> **Provided data**
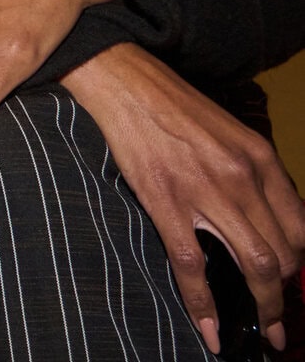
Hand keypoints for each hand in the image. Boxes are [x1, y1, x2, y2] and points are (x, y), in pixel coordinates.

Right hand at [64, 43, 304, 354]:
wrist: (123, 80)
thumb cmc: (170, 104)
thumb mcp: (228, 131)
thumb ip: (250, 172)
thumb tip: (261, 216)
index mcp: (260, 157)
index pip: (301, 227)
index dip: (302, 265)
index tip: (292, 285)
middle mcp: (243, 176)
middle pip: (285, 252)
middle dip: (286, 296)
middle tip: (278, 321)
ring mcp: (206, 190)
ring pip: (255, 264)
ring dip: (263, 307)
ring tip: (261, 330)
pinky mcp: (166, 201)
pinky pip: (194, 265)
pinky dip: (205, 304)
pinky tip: (210, 328)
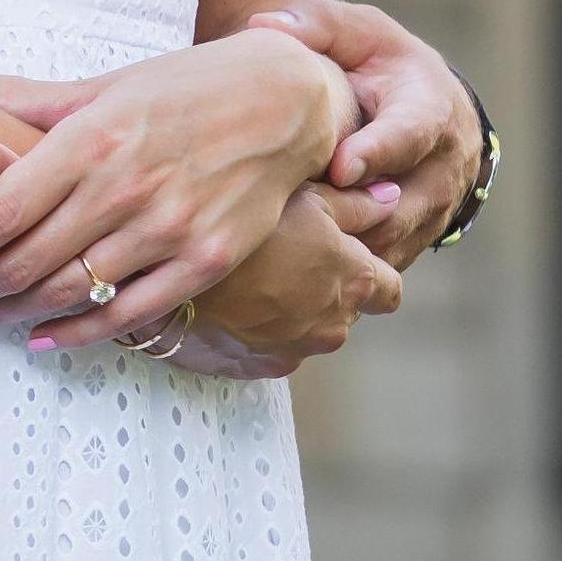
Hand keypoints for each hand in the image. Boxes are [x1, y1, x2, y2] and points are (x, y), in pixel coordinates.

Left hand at [0, 29, 358, 345]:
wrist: (286, 100)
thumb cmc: (179, 87)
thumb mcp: (97, 86)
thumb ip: (17, 98)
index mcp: (91, 139)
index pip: (0, 211)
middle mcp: (127, 188)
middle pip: (26, 260)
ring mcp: (172, 230)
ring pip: (71, 292)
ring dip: (5, 315)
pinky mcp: (209, 261)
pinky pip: (132, 312)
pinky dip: (79, 332)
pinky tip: (36, 339)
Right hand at [170, 183, 402, 374]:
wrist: (168, 272)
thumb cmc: (239, 222)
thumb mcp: (300, 195)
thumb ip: (353, 203)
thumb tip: (393, 198)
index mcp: (353, 279)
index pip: (390, 288)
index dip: (370, 268)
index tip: (342, 252)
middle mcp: (334, 322)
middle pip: (345, 308)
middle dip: (324, 286)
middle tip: (283, 252)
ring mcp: (298, 349)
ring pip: (307, 328)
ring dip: (291, 307)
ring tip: (250, 274)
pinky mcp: (260, 365)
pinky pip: (272, 346)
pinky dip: (259, 326)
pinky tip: (230, 298)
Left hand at [242, 0, 479, 269]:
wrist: (417, 101)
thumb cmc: (375, 59)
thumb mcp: (353, 28)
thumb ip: (313, 23)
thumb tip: (264, 26)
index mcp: (429, 110)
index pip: (411, 134)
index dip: (378, 152)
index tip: (340, 168)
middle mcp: (440, 167)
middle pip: (402, 202)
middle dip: (351, 210)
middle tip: (295, 212)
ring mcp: (430, 209)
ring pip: (389, 240)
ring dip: (343, 243)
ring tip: (285, 239)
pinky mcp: (411, 237)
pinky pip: (379, 261)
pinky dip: (341, 264)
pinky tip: (290, 259)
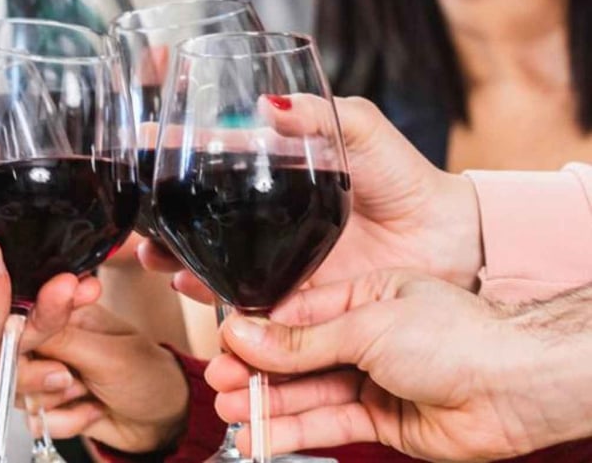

> **What you should do**
Your answer must be an exact copy of the records, minus any pictures.

> **Answer section**
Hand keypoints for each hand in the image. Boxes are [x1, y1, x2, y2] and points are (x, y), in pixel coordinates.

Right hand at [64, 43, 304, 354]:
wrist: (123, 80)
thumb cmc: (170, 104)
thumb mcp: (228, 131)
thumb ip: (250, 172)
thumb tip: (261, 216)
index mcp: (260, 157)
index pip: (301, 227)
index dip: (302, 265)
index tip: (292, 285)
middle mcp: (243, 176)
middle pip: (285, 252)
middle dip: (286, 296)
middle tip: (278, 321)
ring mcp: (206, 190)
ring pip: (255, 264)
ring dip: (263, 307)
ring tip: (261, 330)
pinky mcp: (166, 201)
pinky pip: (194, 265)
pinky dip: (205, 304)
pinky tip: (210, 328)
Hand keypoints for each hand in the image. Boxes are [x1, y1, x2, y2] and points are (x, y), in pixel coordinates.

Left hand at [0, 29, 358, 345]:
wrist: (286, 100)
thumb cmc: (179, 87)
thumb mcp: (97, 86)
thumb ip: (17, 98)
index mcp: (91, 139)
index pip: (0, 211)
middle mcp: (127, 188)
middle pip: (26, 260)
ring mcp: (172, 230)
ring pip: (71, 292)
ring dip: (5, 315)
pinky mcp: (209, 261)
pinky pip: (132, 312)
pinky dip: (79, 332)
pinky tip: (36, 339)
Right hand at [170, 183, 402, 374]:
wrist: (168, 272)
thumb cmc: (239, 222)
thumb mcp: (300, 195)
thumb ip: (353, 203)
thumb tip: (393, 198)
index mcp: (353, 279)
index pip: (390, 288)
index dip: (370, 268)
index tip: (342, 252)
middle mcp: (334, 322)
middle pip: (345, 308)
middle dip: (324, 286)
middle tip: (283, 252)
ring mcp: (298, 349)
ring pip: (307, 328)
ring dip: (291, 307)
ring tip: (250, 274)
pinky mcp: (260, 365)
pinky pip: (272, 346)
pinky dip: (259, 326)
pinky tip: (230, 298)
Left hand at [242, 0, 479, 269]:
wrist: (417, 101)
thumb cmc: (375, 59)
thumb mcp: (353, 28)
thumb ip: (313, 23)
thumb tip: (264, 26)
index mcp: (429, 110)
index pip: (411, 134)
index dip: (378, 152)
index tip: (340, 168)
middle mcp: (440, 167)
middle pip: (402, 202)
middle dip: (351, 210)
middle tip: (295, 212)
ring mcp: (430, 209)
ring pip: (389, 240)
ring dip: (343, 243)
ring tip: (285, 239)
pinky mcp: (411, 237)
pinky pip: (379, 261)
pinky dip: (341, 264)
pinky tip: (290, 259)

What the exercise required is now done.